**EXTRAIT**
-------

Dans la décision Dorval et Société de transport de Montréal — Réseau des autobus Opération, 2025 QCTAT 177 (j.a. Marie-Claude Poirier), le demandeur, représenté par Me Julien David Hobson, associé partenaire au sein de notre cabinet, un chauffeur d’autobus au sein de la Société de transport de Montréal, conteste la décision de la Commission des normes, de l’équité, de la santé et de la sécurité du travail (ci-après, « CNESST ») qui avait refusé sa réclamation.
En effet, le travailleur considère que l’incident à l’origine de son diagnostic de trouble de l’adaptation répond à la définition d’évènement imprévu et soudain au sens de la Loi sur les accidents du travail et les maladies professionnelles(ci-après, « Loi »), et donc, que sa lésion découle de ces circonstances.
L’employeur, pour sa part, considère que l’évènement en cause ne déborde pas du cadre normal du travail et que le caractère soudain et imprévisible résulte davantage de la perception subjective du travailleur.

-------

**VOTRE TRAVAIL**
1. Les énoncés suivants concordent-ils avec l'extrait ? Répondez par oui ou par non en citant les mots décisifs de l'extrait. (a) Le demandeur est chauffeur d'autobus à la Société de transport de Montréal. (b) La CNESST avait accueilli la réclamation du demandeur. (c) L'employeur estime que l'évènement dépasse le cadre normal du travail.
2. Relevez dans l'extrait tous les groupes nominaux qui désignent la personne contestant la décision de la CNESST.
Les rangées proviennent d'une source distincte de l'extrait.

-------

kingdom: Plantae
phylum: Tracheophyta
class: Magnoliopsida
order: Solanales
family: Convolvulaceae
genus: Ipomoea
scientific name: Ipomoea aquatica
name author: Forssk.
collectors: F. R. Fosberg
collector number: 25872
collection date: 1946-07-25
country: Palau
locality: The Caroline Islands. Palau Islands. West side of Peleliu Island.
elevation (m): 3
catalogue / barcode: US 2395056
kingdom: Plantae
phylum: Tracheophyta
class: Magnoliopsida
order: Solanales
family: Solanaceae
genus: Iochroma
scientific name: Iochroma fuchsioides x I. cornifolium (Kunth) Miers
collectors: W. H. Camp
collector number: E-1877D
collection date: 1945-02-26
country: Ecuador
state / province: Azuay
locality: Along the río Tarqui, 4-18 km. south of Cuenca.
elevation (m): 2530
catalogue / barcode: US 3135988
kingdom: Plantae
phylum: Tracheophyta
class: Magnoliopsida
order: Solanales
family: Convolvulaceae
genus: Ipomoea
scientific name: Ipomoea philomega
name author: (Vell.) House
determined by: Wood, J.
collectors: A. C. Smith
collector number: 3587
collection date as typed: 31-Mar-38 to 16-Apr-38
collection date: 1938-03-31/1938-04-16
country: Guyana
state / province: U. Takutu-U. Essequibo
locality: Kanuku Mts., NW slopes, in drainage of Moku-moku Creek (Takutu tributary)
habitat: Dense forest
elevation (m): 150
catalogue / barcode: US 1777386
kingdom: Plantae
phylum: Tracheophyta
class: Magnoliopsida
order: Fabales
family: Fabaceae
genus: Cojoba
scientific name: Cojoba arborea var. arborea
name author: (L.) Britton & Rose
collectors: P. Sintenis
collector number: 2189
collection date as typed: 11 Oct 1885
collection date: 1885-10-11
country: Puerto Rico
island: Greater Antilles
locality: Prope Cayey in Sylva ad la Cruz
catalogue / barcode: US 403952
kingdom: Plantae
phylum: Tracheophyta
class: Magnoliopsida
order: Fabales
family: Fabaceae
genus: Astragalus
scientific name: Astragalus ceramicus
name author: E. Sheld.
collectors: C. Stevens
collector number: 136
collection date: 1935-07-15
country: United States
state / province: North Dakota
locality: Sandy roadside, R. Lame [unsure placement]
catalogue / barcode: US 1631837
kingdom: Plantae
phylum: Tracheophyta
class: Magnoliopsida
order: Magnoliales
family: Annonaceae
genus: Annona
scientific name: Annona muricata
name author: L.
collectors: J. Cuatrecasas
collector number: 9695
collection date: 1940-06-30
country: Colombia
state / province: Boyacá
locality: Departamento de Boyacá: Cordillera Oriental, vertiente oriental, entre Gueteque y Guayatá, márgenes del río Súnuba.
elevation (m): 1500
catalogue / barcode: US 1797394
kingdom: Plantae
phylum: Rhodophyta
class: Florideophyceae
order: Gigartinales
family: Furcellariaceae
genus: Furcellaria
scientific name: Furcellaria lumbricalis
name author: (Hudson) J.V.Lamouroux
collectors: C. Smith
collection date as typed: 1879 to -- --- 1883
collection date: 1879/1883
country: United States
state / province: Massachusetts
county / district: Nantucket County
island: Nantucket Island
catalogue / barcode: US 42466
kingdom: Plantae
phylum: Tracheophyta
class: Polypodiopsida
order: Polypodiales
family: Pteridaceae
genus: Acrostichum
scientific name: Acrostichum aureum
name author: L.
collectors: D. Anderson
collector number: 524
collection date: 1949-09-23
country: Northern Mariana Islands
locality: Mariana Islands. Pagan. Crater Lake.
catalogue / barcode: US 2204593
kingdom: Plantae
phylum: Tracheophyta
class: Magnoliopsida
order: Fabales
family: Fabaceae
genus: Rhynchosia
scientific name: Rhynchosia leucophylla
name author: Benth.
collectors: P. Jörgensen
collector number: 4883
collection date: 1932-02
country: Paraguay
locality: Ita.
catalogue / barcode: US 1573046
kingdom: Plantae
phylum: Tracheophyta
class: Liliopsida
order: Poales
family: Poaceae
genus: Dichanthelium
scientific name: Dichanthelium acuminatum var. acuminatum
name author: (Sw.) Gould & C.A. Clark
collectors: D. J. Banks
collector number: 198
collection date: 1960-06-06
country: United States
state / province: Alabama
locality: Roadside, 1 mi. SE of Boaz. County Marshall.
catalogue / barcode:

-------

**CORRIGÉ DES EXERCICES**
1.
(a) Oui : « un chauffeur d’autobus au sein de la Société de transport de Montréal ».
(b) Non : « qui avait refusé sa réclamation ».
(c) Non : « considère que l’évènement en cause ne déborde pas du cadre normal du travail ».

2. le demandeur ; un chauffeur d’autobus au sein de la Société de transport de Montréal ; le travailleur